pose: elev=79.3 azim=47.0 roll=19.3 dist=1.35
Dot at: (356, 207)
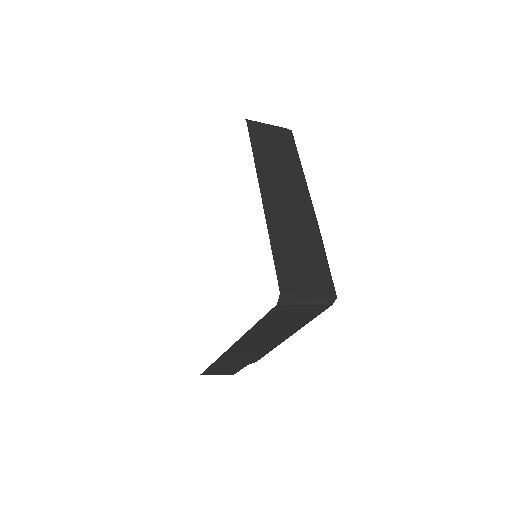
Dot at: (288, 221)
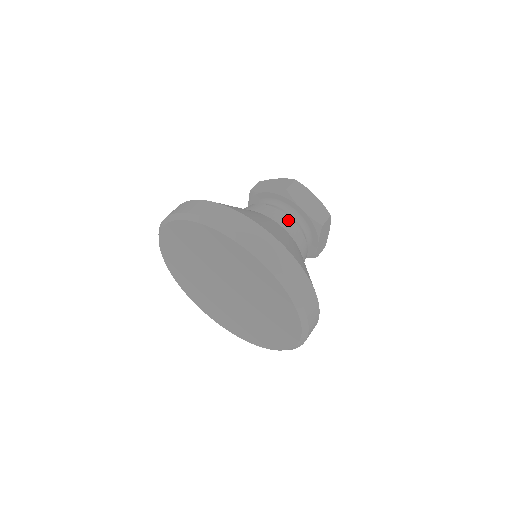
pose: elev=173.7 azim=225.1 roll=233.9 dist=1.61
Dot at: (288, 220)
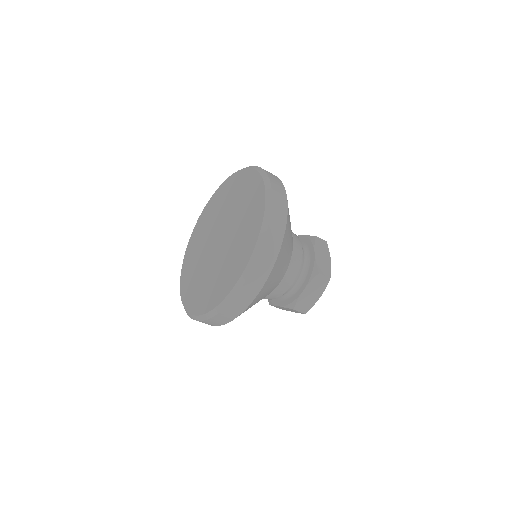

---

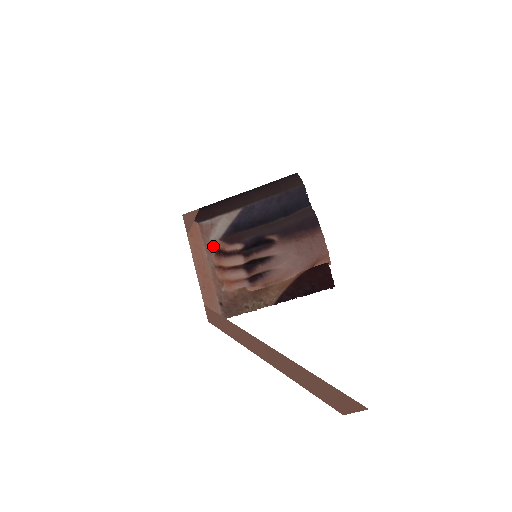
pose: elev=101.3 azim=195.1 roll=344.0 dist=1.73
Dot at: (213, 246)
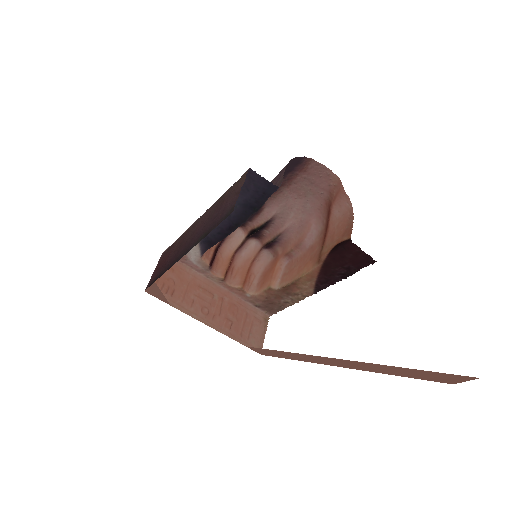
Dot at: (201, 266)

# WHAT THIS TASK INVOLVES
Copy the entries from the line with "pose: elev=79.3 azim=47.0 roll=19.3 dist=1.35" to the line with "Dot at: (288, 221)", including both of those lines. Leave the pictures out.

# RESULT FOR THIS EXERCISE
pose: elev=79.3 azim=47.0 roll=19.3 dist=1.35
Dot at: (356, 207)
Dot at: (288, 221)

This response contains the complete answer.